Por outro lado, todos os protagonistas da peça - cópia fiel dos jovens reais, porque também eles jovens em demanda, assolados por perguntas sem resposta - são confrontados com a questão crucial da escolha e, sobretudo, com a difícil afirmação da individualidade no contexto de grupo. Os adolescentes, por norma, degladiam-se com o árduo dilema de serem autónomos, sem, no entanto, se demarcarem do grupo que os e se monitoriza, como um verdadeiro juiz implacável. A linha que separa a integração da desintegração é muito ténue.
A nota dominante desta peça é, sem dúvida, o humor e como, através dele, podemos problematizar questões tão importantes como a cidadania e o exercício das escolhas pessoais num contexto social. O uso do calão é constante, numa linguagem fidedigna que, inevitavelmente, desperta a gargalhada (no fundo, aquela sensação quase infantil de nos regozijarmos com as palavras proibidas). Os puffs têm muitos elementos fálicos e as palavras de ordem escritas no chão são percorridas também pelo sexo, a obsessão predilecta de qualquer adolescente.
Os contextos podem divergir de geração para geração. Os jovens de hoje em dia vivem num universo dominado pela tecnologia, pela Internet, pelo ritmo frenético que já é uma realidade nesta geração.
Ainda que a adolescência dos tempos actuais se componha de outros matizes que não os das gerações anteriores, o desejo de transgressão, de experienciar e de descobrir é exactamente o mesmo.

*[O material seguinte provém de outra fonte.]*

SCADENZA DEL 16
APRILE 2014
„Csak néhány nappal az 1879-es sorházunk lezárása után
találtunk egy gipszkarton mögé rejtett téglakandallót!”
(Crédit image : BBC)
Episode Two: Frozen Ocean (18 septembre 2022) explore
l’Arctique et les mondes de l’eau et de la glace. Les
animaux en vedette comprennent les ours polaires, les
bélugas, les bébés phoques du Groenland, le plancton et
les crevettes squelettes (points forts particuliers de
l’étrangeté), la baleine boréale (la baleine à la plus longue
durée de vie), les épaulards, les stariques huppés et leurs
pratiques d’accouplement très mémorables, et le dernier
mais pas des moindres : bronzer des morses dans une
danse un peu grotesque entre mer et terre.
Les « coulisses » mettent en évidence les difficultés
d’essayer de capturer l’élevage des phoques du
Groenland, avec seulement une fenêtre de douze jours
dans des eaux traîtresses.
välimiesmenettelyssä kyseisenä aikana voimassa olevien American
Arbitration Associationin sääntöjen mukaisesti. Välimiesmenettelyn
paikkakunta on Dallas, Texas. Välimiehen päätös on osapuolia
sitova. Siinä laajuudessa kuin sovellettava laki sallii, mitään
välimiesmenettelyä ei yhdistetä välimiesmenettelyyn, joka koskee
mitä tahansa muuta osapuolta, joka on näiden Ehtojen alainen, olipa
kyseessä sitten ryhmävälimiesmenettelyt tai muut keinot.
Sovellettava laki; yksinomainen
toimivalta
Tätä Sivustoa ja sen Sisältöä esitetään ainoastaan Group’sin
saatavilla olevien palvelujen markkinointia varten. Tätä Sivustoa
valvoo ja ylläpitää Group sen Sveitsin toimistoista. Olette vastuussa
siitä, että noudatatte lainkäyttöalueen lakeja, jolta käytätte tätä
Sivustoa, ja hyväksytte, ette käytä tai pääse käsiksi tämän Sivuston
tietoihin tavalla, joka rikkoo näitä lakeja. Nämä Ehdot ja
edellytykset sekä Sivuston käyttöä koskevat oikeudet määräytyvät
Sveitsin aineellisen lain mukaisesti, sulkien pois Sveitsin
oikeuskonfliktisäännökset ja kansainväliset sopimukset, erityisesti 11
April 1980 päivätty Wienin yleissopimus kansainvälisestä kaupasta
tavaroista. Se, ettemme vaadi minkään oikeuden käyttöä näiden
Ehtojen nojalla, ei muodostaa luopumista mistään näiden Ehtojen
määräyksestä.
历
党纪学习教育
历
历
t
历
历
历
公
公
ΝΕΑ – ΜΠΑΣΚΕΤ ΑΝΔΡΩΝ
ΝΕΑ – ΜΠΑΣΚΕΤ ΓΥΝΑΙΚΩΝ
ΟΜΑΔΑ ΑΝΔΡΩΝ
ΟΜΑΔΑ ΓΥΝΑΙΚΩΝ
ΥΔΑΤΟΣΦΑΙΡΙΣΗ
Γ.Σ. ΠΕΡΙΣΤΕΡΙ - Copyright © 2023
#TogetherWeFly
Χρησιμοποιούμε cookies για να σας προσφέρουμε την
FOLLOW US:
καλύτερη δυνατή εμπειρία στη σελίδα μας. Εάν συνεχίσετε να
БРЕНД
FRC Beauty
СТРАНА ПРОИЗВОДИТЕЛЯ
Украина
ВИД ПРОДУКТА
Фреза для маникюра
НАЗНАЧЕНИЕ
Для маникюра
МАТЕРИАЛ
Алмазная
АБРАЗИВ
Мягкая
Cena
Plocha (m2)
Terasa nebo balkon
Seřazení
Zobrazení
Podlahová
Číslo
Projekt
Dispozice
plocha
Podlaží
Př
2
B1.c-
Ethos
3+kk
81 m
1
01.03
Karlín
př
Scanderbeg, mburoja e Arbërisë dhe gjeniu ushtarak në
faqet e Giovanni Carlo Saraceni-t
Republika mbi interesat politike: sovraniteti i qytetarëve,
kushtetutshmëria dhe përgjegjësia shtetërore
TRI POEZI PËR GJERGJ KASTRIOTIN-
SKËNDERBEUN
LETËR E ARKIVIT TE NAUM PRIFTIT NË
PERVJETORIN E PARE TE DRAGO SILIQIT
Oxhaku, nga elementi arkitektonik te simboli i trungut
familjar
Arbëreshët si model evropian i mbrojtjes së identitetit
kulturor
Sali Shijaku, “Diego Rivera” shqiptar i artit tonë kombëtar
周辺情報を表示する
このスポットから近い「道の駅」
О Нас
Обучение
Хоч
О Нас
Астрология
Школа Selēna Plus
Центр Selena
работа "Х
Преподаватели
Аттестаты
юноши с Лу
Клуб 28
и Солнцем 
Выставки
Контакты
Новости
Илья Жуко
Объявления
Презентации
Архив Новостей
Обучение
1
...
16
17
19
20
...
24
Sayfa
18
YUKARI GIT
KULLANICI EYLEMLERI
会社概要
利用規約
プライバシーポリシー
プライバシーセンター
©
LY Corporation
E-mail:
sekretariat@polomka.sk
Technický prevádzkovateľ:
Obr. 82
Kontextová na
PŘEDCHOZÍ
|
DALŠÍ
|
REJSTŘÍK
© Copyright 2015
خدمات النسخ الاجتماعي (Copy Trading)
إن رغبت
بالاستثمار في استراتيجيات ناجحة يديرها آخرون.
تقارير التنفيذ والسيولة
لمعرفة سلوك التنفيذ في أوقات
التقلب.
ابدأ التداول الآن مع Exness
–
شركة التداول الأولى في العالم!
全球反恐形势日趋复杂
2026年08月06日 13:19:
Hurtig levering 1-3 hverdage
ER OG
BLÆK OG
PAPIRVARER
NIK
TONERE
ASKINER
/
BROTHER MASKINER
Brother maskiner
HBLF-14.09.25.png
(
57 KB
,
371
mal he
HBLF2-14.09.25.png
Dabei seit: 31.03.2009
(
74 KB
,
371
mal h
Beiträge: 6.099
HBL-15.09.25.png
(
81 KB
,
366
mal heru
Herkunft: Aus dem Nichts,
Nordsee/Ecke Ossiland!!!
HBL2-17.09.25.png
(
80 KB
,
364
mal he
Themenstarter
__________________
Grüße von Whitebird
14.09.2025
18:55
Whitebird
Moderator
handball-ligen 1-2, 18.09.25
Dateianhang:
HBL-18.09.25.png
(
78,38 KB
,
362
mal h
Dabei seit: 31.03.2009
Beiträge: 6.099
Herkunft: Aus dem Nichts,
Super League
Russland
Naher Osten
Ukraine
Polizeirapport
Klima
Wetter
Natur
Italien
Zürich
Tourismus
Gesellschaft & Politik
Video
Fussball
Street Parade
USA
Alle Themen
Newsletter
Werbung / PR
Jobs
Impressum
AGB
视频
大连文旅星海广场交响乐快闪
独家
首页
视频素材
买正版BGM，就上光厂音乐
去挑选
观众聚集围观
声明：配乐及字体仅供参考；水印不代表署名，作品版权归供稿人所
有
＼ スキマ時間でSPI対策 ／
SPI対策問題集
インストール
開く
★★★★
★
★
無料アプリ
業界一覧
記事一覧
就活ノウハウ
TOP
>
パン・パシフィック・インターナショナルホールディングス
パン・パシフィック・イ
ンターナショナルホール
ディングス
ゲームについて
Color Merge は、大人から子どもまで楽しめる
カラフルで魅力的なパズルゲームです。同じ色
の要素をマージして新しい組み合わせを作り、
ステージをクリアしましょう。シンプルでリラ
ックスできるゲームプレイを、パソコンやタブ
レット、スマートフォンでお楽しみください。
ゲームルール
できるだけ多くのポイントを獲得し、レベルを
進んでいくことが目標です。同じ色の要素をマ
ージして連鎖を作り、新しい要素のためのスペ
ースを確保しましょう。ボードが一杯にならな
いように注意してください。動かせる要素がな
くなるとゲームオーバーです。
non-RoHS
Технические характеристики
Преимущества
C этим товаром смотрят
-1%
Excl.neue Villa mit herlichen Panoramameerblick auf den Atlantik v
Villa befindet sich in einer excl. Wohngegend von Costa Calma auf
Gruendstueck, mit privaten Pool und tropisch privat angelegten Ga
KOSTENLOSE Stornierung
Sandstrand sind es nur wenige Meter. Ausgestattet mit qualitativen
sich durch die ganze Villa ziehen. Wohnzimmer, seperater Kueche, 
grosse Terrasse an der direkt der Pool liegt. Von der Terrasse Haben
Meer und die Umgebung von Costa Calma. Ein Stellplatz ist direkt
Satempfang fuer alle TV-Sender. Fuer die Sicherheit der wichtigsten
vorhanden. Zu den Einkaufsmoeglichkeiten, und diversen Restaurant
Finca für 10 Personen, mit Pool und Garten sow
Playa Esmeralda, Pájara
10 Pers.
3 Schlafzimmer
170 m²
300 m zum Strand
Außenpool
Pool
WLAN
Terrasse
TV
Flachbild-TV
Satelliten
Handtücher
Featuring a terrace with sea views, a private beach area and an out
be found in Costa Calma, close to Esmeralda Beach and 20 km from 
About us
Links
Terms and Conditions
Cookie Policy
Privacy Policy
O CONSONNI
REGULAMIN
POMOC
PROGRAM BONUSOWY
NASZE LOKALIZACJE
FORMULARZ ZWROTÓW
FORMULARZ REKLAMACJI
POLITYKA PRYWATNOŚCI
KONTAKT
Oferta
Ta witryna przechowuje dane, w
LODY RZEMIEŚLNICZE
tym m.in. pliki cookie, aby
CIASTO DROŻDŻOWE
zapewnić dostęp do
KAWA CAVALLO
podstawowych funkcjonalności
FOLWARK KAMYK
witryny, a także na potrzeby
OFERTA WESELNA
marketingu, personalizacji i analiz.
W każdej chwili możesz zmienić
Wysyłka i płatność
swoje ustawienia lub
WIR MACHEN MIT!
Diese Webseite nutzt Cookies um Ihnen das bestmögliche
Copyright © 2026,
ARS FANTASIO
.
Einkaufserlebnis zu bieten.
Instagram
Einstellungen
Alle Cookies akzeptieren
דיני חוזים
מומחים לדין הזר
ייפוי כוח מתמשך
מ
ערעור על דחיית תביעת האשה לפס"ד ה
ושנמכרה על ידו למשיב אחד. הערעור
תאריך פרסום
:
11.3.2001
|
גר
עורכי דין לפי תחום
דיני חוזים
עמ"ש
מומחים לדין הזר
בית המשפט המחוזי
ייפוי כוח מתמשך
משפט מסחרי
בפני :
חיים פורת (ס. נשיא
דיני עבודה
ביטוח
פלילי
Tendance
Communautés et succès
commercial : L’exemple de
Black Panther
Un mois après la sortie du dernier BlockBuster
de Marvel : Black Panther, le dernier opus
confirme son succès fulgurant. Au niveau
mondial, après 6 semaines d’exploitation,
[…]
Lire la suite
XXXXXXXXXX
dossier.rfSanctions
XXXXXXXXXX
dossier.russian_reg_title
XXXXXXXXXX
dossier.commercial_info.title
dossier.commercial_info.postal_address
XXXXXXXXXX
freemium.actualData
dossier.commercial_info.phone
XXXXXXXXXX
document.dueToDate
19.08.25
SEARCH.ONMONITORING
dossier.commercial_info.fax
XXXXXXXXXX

E sempre assim foi desde os primórdios da Humanidade. É nesse período que se forma a personalidade e que se traçam as escolhas fundamentais da existência.
Haverá sempre dúvidas, hesitações, avanços, recuos. No fundo, a adolescência nunca deixa de fazer sentir a sua marca. As preocupações assumem outros contornos, mas a urgência da escolha mantém-se. E é dessa matéria-prima que se faz a cidadania.

Comentários

Anónimo disse…
Parabens a todos os actores pela coragem e profissionalismo em palco.